Saved data entries:
####################

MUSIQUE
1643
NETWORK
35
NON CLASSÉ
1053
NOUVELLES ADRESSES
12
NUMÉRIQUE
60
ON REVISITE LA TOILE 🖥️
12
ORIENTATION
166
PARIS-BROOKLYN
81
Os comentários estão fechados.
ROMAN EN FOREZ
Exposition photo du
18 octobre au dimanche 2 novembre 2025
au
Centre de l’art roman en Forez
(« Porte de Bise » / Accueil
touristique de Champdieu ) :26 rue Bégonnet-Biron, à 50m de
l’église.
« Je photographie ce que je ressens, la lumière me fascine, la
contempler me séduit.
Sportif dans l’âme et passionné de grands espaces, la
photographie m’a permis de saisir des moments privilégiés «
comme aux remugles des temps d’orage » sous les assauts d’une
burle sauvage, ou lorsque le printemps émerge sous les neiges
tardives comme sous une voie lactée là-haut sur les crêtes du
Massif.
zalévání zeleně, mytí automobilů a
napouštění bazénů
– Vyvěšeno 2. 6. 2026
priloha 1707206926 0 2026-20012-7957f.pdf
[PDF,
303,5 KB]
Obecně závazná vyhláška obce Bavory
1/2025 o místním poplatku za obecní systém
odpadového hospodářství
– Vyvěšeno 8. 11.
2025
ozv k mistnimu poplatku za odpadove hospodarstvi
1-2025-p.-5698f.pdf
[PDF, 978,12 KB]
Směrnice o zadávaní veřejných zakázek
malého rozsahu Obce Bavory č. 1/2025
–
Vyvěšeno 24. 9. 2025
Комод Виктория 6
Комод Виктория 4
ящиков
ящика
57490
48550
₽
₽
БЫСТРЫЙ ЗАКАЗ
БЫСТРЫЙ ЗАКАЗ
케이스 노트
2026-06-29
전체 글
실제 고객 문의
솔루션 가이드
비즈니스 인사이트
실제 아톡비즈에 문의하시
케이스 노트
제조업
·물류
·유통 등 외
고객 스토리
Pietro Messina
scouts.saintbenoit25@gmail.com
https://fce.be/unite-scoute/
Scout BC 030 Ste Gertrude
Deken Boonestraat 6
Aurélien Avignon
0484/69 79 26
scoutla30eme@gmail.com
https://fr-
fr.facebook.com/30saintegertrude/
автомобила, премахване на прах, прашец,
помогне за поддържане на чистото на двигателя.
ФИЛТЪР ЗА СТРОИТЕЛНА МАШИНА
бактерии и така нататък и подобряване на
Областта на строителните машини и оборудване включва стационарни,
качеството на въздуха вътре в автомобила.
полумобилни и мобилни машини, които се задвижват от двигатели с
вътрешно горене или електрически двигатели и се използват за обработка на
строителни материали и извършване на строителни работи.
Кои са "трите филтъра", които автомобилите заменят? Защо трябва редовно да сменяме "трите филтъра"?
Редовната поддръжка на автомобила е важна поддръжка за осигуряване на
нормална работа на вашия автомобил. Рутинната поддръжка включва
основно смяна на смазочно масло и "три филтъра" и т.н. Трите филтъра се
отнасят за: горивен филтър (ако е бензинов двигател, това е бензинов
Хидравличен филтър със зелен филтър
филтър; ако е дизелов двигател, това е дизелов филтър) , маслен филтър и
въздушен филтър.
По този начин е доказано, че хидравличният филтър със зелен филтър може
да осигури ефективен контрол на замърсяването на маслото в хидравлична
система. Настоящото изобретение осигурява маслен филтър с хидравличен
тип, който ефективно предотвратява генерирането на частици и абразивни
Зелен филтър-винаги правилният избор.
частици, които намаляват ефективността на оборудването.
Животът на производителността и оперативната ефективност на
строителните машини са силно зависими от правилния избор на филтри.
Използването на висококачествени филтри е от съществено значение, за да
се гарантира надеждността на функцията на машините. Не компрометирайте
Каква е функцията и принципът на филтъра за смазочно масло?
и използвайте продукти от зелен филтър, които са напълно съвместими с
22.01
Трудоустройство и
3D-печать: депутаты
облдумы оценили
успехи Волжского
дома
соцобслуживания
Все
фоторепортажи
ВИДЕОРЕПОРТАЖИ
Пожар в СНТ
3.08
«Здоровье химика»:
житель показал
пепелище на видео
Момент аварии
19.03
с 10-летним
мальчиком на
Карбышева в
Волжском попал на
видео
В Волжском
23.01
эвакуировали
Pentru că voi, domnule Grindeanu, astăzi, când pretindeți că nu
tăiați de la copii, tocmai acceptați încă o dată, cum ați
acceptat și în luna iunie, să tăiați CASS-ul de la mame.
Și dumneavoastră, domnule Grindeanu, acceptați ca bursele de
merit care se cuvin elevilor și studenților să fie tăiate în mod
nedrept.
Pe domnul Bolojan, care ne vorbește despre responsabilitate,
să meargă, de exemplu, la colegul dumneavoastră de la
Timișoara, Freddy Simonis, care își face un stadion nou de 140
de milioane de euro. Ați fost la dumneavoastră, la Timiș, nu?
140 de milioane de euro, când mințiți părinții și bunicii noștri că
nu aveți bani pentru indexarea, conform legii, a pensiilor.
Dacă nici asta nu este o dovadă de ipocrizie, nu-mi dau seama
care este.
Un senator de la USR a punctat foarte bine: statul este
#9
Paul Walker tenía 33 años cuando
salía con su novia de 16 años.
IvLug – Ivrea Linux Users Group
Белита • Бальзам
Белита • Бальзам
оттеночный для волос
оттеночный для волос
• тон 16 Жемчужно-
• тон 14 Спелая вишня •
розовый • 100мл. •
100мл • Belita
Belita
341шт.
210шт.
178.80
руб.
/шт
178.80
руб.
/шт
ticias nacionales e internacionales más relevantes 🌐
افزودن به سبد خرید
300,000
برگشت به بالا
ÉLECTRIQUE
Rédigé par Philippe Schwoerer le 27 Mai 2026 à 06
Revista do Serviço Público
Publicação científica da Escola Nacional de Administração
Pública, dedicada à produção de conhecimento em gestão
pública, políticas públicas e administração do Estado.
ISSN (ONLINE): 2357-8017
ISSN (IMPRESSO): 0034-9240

####################

Task description | What is needed is a verbatim copy of every line in the records above from the one containing "Pietro Messina" down to the one containing "Областта на строителните", both included, and nothing more.

Output for this task |
Pietro Messina
scouts.saintbenoit25@gmail.com
https://fce.be/unite-scoute/
Scout BC 030 Ste Gertrude
Deken Boonestraat 6
Aurélien Avignon
0484/69 79 26
scoutla30eme@gmail.com
https://fr-
fr.facebook.com/30saintegertrude/
автомобила, премахване на прах, прашец,
помогне за поддържане на чистото на двигателя.
ФИЛТЪР ЗА СТРОИТЕЛНА МАШИНА
бактерии и така нататък и подобряване на
Областта на строителните машини и оборудване включва стационарни,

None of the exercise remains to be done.